In terms of the spatial exploration, this means that the discovery of clusters needs to be interpreted with caution. A cluster may be nothing more than an indication of poor spatial scale (e.g., spatial units of observation much smaller than the process of interest), especially when the size of the areal units is heterogeneous across the data set. On the other hand, when individual spatial observations are available, the regionalization methods from Volume 2 may be applied to group them into meaningful spatial aggregates.

MAUP and its associated challenges does not invalidate spatial analysis, but it may limit the relevance of some of the findings. Where possible, sensitivity analysis should be implemented.

A second type of limit to spatial analysis follows from the enormous advances made in machine learning and artificial intelligence. For example, deep learning techniques (e.g., Goodfellow, Bengio, and Courville 2016) are able to identify patterns without much prior (spatial) structure, as long as they are trained on very large data sets. GeoAI pertains to the application of these new methods to the analysis of geospatial data (Janowicz et al. 2020). Most current applications have been in the physical domain, such as land cover classification by means of remote sensing, landscape feature extraction and way finding. The focus in GeoAI has been on so-called feature engineering, i.e., identifying those spatial characteristics that should be included in the training data sets to yield good predictive performance. To date, much of GeoAI can be viewed as applying data science to spatial data, rather than spatial data science as conceived of in this book. Nevertheless, this raises an important question about the relevance of spatial constructs and spatial thinking in AI. Does this imply that spatial analysis as considered here will become irrelevant?

While it may be tempting to reach this conclusion, the powerful new deep learning methods are not a panacea for all empirical situations. Specifically, in order to perform well, these techniques require very large training data sets, consisting of millions (and even billions) of data points. Such data sets are still rather rare in the contexts in empirical practice, especially in the social sciences. In addition, the objective in exploratory spatial data analysis is to discover patterns and generate hypotheses, not prediction, the typical focus in AI. So, the insights gained from the methods covered in this book will remain relevant for some time. Nevertheless, the extent to which spatial structure and explicit spatial features contribute to the performance of deep learning methods, or, instead becomes discovered by these methods (and thus irrelevant) still remains to be answered.

A final concern pertaining to the exploration of spatial data is the extent to which it can be reproducible and replicable.

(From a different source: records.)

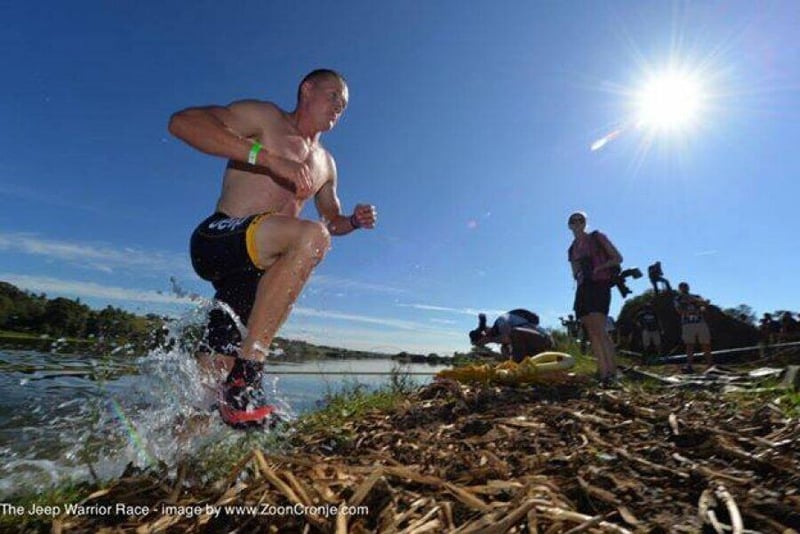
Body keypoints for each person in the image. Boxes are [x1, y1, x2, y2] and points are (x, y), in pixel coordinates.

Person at [169, 69, 377, 427]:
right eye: (333, 97)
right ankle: (250, 374)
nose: (338, 109)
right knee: (310, 237)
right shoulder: (265, 118)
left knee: (208, 391)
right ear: (307, 90)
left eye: (343, 106)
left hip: (253, 275)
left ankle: (162, 465)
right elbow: (183, 123)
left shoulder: (326, 164)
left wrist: (354, 222)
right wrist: (266, 158)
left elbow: (331, 221)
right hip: (219, 237)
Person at [567, 211, 623, 386]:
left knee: (600, 328)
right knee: (591, 331)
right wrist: (579, 272)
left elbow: (618, 258)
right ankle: (602, 370)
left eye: (580, 219)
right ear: (569, 225)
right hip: (583, 288)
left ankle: (611, 373)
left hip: (599, 284)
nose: (577, 223)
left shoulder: (597, 237)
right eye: (573, 221)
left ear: (585, 222)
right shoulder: (572, 248)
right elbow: (574, 272)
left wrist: (599, 267)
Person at [469, 309, 554, 363]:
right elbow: (507, 354)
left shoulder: (501, 322)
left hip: (544, 339)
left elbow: (509, 337)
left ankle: (517, 368)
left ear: (484, 335)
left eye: (481, 342)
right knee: (506, 350)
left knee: (515, 332)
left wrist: (489, 337)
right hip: (533, 346)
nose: (485, 343)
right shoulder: (499, 339)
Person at [673, 282, 712, 373]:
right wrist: (693, 305)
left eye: (686, 286)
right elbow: (679, 310)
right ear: (679, 289)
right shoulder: (677, 298)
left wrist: (699, 305)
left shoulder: (696, 296)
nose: (684, 288)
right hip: (687, 324)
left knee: (706, 344)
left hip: (700, 322)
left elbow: (705, 305)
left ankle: (710, 365)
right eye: (682, 287)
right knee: (689, 345)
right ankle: (689, 365)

Reproducibility refers to obtaining the same results in a repetition of the analysis on the same data (by the researchers themselves or by others), replicability to obtaining the same type of results using different data.

The growing demands for transparency and openness in the larger scientific community (so-called TOP guidelines, for transparency and openness promotion) have resulted in requirements of open data, open science and open software code. These concerns have also been echoed in the context of spatial data science (among others, by Rey 2009, 2023; Singleton, Spielman, and Brunsdon 2016; Burnsdon and Comber 2021; Kedron et al. 2021). Common approaches to accomplish this in spatial data analysis is the codification of workflows by means of visual modeling languages, e.g., as implemented in various GIS software (see also Kruiger et al. 2021). More formally, data, text and code are combined in notebooks, such as the well-known Jupyter (originally for Python) and RStudio (originally for R) implementations (see Rowe et al. 2020).

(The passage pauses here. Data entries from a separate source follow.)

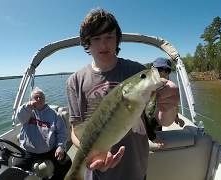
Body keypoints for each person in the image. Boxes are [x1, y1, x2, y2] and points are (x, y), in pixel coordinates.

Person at [66, 8, 179, 180]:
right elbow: (76, 130)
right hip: (97, 174)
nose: (103, 45)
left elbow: (165, 120)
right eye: (96, 38)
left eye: (109, 37)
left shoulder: (137, 70)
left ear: (117, 39)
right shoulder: (75, 81)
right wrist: (95, 155)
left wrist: (170, 104)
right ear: (87, 42)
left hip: (136, 168)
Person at [12, 87, 72, 179]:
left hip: (50, 150)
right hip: (28, 150)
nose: (39, 99)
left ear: (45, 99)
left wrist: (60, 146)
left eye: (41, 97)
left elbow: (62, 132)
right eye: (36, 97)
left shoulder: (54, 114)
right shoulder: (27, 112)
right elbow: (19, 117)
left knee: (66, 162)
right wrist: (27, 107)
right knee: (16, 166)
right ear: (31, 100)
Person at [145, 57, 185, 150]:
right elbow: (143, 114)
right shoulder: (146, 86)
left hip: (159, 120)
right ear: (152, 70)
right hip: (146, 124)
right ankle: (151, 138)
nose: (163, 73)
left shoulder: (168, 88)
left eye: (167, 70)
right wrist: (152, 137)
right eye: (159, 69)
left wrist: (176, 118)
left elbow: (172, 104)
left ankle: (156, 136)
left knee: (159, 129)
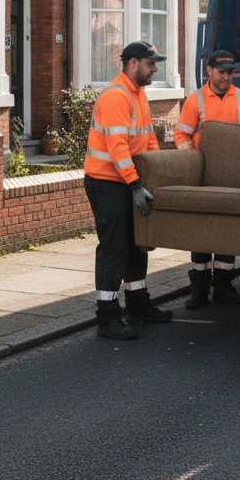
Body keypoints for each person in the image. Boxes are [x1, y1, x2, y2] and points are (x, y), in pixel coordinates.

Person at [83, 41, 174, 340]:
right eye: (151, 64)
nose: (155, 69)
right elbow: (117, 147)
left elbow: (147, 139)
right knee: (114, 248)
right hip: (107, 182)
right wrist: (135, 184)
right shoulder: (116, 96)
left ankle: (137, 304)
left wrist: (155, 173)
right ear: (133, 63)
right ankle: (107, 317)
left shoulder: (139, 94)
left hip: (128, 180)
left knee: (137, 245)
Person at [173, 50, 240, 308]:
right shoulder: (195, 100)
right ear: (209, 70)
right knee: (201, 230)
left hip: (231, 175)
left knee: (226, 230)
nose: (227, 77)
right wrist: (195, 159)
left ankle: (223, 287)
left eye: (231, 72)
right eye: (222, 72)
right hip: (202, 176)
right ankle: (198, 290)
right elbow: (181, 136)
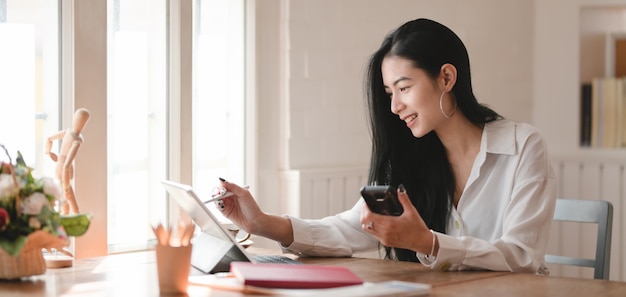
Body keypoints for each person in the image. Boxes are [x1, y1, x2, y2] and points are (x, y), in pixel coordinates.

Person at [215, 18, 557, 274]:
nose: (394, 107)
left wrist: (428, 243)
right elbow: (352, 229)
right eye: (390, 93)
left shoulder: (522, 146)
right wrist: (262, 223)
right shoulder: (411, 156)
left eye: (404, 88)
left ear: (447, 78)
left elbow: (522, 257)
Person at [45, 108, 90, 214]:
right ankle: (75, 218)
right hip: (64, 170)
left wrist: (48, 152)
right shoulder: (76, 141)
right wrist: (66, 186)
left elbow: (49, 139)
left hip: (59, 166)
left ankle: (65, 217)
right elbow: (67, 165)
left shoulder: (67, 133)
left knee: (65, 203)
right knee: (73, 204)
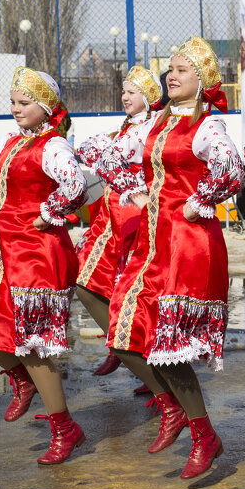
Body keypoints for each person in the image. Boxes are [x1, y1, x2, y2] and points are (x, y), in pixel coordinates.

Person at [105, 36, 245, 478]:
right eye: (171, 69)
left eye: (183, 70)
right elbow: (112, 155)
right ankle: (171, 408)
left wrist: (198, 202)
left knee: (172, 348)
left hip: (188, 246)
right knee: (123, 333)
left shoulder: (208, 126)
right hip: (152, 243)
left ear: (202, 81)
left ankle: (203, 433)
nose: (172, 75)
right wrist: (133, 188)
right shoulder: (156, 124)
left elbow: (233, 171)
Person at [0, 67, 87, 463]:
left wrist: (47, 214)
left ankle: (64, 429)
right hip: (1, 251)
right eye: (13, 102)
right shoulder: (12, 142)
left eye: (24, 102)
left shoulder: (53, 146)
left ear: (46, 107)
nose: (16, 109)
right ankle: (23, 381)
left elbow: (76, 186)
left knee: (34, 346)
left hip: (37, 253)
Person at [73, 66, 159, 381]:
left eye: (132, 92)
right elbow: (85, 149)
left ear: (148, 98)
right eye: (123, 91)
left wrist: (106, 148)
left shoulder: (150, 129)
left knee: (134, 295)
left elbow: (111, 158)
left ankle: (142, 363)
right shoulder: (126, 128)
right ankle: (122, 347)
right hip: (107, 219)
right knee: (89, 283)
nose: (125, 97)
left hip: (131, 219)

To what extent does the highly dynamic and interactive visualization in GeoDa meet these requirements? At one level, it does not and cannot. The thrill of discovery can easily result in a rapid succession of linked graphs and maps, in combination with various cluster analyses, in a fairly unstructured manner that does not lend itself to codification in workflows. However, this intrinsic lack of reproducibility can be remedied to some extent.

For example, it may be possible to embed elementary analyses (e.g., a Local Moran) into a specific workflow (e.g., select variable, specify weights, identify clusters), although this will necessarily result in a loss of spontaneity. Alternatively, as outlined in Appendix C, the geodalib architecture allows specific analyses to be embedded in notebook workflows through the new RGeoDa and PyGeoda wrappers.

In addition, there are some simple ways to obtain a degree of reproducibility for major aspects of the analysis, such as the specification of spatial weights, custom classifications, and various variable transformations through the project file (see, e.g., Sections 4.6.3, 9.2.1.1 and 10.3.5). Nevertheless, obtaining full reproducibility for dynamic and interactive visualization remains a challenge.

In spite of these challenges, I believe that the exploratory perspective developed in the book and implemented in the GeoDa software can be very efficient at generating useful insights. As long as the approach is applied with caution, such as by including ample sensitivity analyses, pitfalls can be avoided. Time will tell.

The second volume of this introduction to spatial data science is devoted to what is referred to in the machine learning literature as unsupervised learning. The objective is to reduce the complexity in multivariate data by means of dimension reduction, both in the attribute dimension (e.g., principal components and multidimensional scaling), as well as in the observational dimension (clustering and regionalization). The distinctive perspective offered is to emphasize the relevance of spatial aspects, by spatializing the results of classic methods, either through mapping in combination with linking and brushing, or by imposing spatial constraints in the clustering algorithms themselves. This builds upon the foundations developed in the current volume.

For examples of how this applies to data science and spatial data science, see, e.g., https://puttingscienceintodatascience.org.↩︎